Extreme indigence and misery, with a state of barbarity, are universally followed by turbulence and ferocity. Men who have nothing but life to lose, are always found to hazard it upon slight occasions. Existence is only valued in proportion to its enjoyments; and men, whose lives are too miserable to be worth much to their owners, are little disposed to set a value upon the lives of others. Where home affords no enjoyments, the abandonment of home causes no regret; and the slightest incentive suffices to throw the inmates into movement and enterprize.

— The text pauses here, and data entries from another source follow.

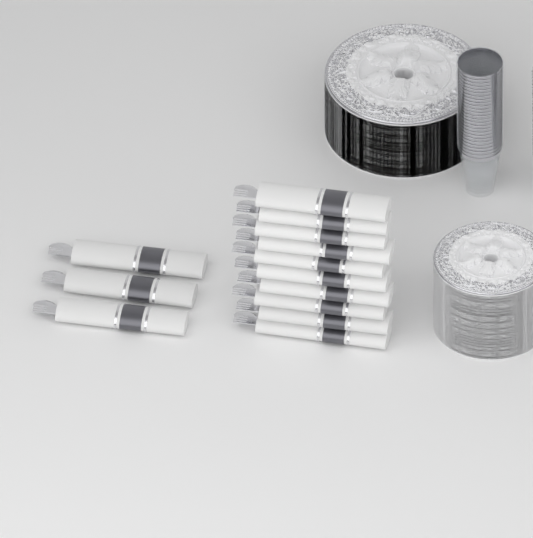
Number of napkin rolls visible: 13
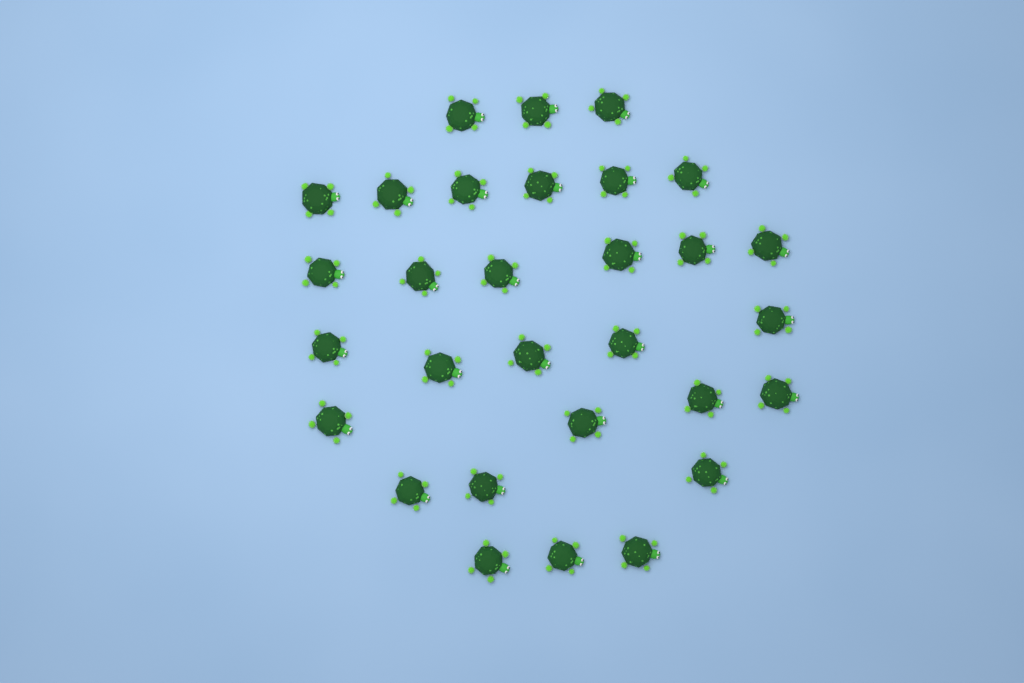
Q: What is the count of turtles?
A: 30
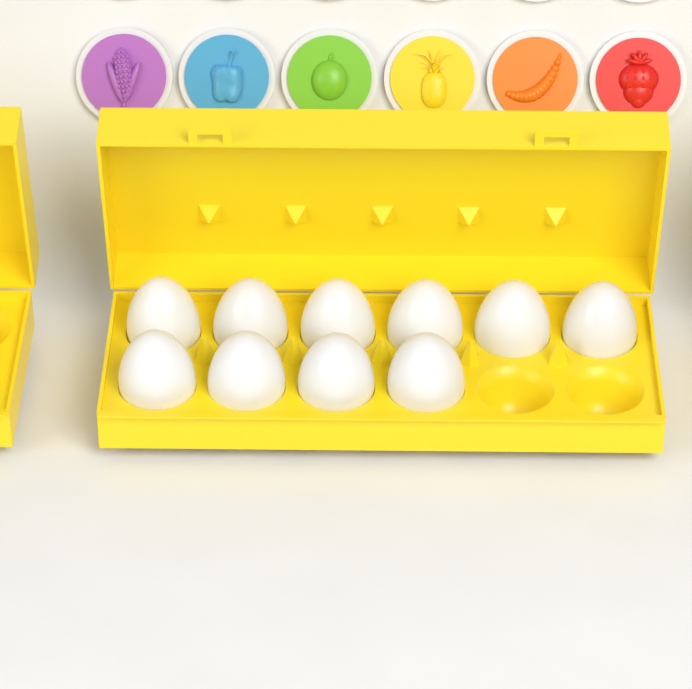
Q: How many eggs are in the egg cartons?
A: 10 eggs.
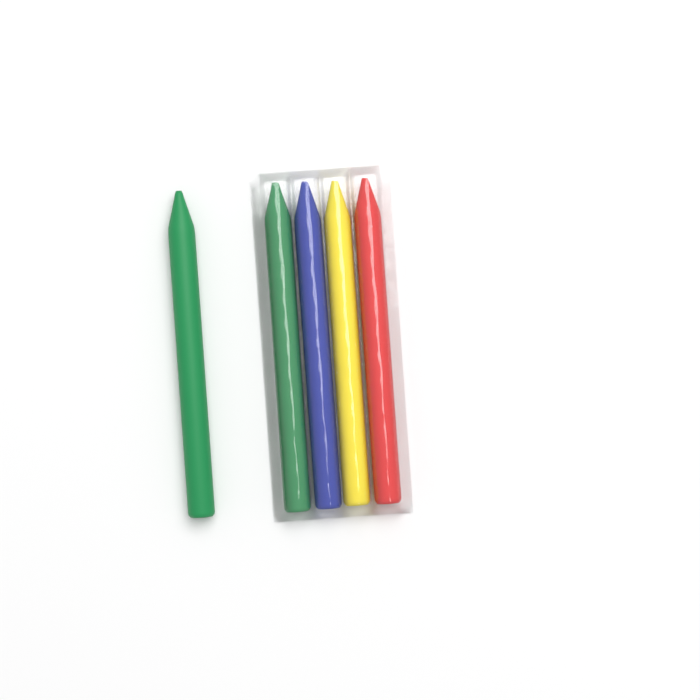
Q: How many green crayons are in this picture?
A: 2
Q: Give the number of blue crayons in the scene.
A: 1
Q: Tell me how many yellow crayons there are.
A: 1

Indigence, barbarity, ferocity-little value for their own lives, less for the lives of others--little respect for property, in which they can hardly be said to have any share-a disposition to movement and enterprize, and yet a tendency to sloth, may be considered as the general characteristics of human nature in the very lowest stage of improvement; and can scarcely be denied to compose, at this moment, a true picture of the Irish population. The political consequences are unavoidable;-a country without a surplus produce, and governed by the sword;-to the empire at large, not a support, but a burthen; and not merely a burthen, but a terror-the source of her fears and her danger.

*

* A surplus produce, means, not a quantity of corn to export; for England has not corn to export, and yet a great surplus produce: By which is meant, a certain proportion of the annual produce, which, after maintaining the inhabitants, and defraying the necessary ex pense of government, may be annually aggregated, by saving, to the capital of the country-may be laid out in great improvements, or employed in the business of defence.-Of such a surplus, Ireland is still destitute.